TP53, also known as the “guardian of the genome,” is the most commonly altered gene in human cancers, while RHOA is known to be involved in encoding the GTPase protein RhoA, which is key in the regulation of cell shape, motility, and other essential cellular processes.

“This is the first time that these four genes have been shown to strongly relate to these gastric cancer outcomes,” said Ribeiro.

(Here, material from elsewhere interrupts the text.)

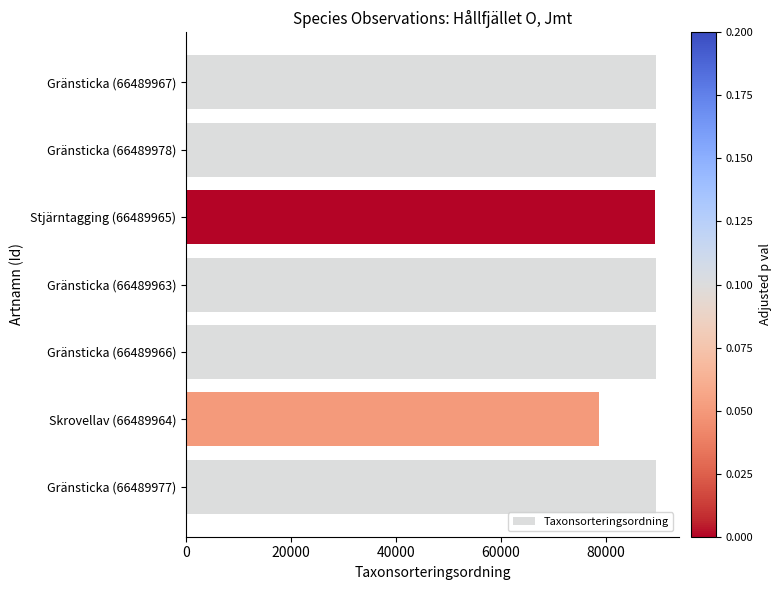

What is the average value?

87848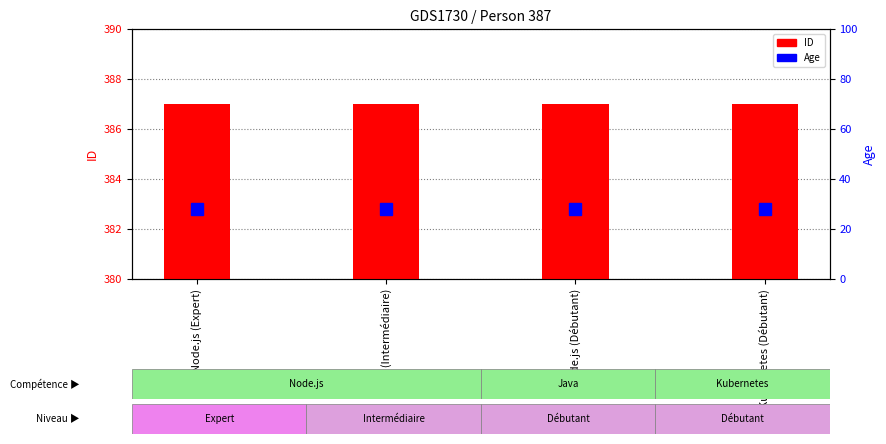

What is the value of the Age bar at the 4th from the left?

28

This suggests that there’s more than one pathway by which stomach cancer forms and that some stomach cancers are much more aggressive than others.

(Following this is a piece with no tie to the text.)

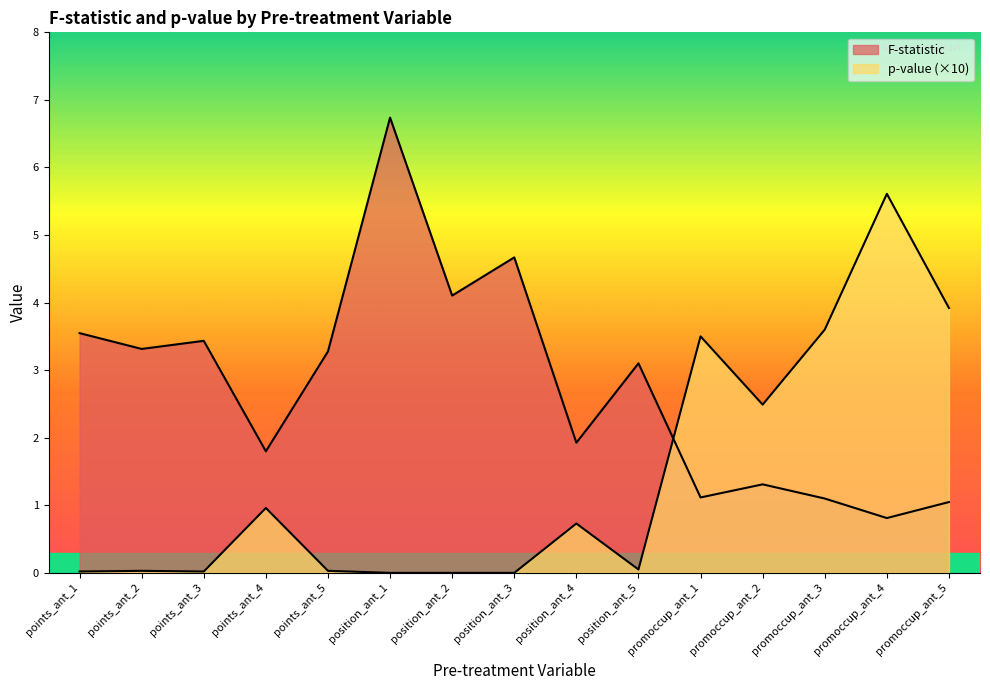

What is the average value of the F-statistic series?

2.8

He noted that “patients without these high-risk mutations” could be given “less aggressive treatment, in some cases sparing them from unnecessary side effects.”

Speaking during the press briefing, Loren A. Laine, MD, AGAF, who is a professor of medicine and chief of the Section of Digestive Diseases at the Yale School of Medicine in New Haven, Connecticut, and council chair of DDW 2025, agreed that “certainly, if these genetic factors, along with other factors, predict risk, this also has implications in practice with respect to the level of monitoring during the follow-up and determining the need for therapy.”

In addition, “it will be interesting to see how much this adds to other known risk factors, such as pathologic stage,” said Laine.

A strength of this study, “which I think is unique, is that it looks at a Western population,” whereas data on gastric as well as esophageal cancer is heavily biased to Eastern regions like China and East Asia, where the rates are much higher than in the West, Alia Qureshi, MD, an associate professor of esophageal and gastric cancer surgery at Oregon Health & Science University in Portland, Oregon, told GI & Hepatology News.

While noting the limitation of the relatively small sample size, Qureshi said the study is nevertheless “exciting and moving the direction we want to go, specifically towards precision medicine [and] precision oncology.”

The study “builds on existing understanding, especially with regard to TP53 and CDH1, and it points to the opportunity to use this data in a way to direct patient care or possibly therapeutic intervention,” she said.

Laine’s disclosures include consulting and/or relationships with Medtronic, Phathom Pharmaceuticals, Biohaven, Celgene, Intercept Pharmaceuticals, Merck, and Pfizer. Qureshi had no disclosures to report.

A version of this article appeared on Medscape.com.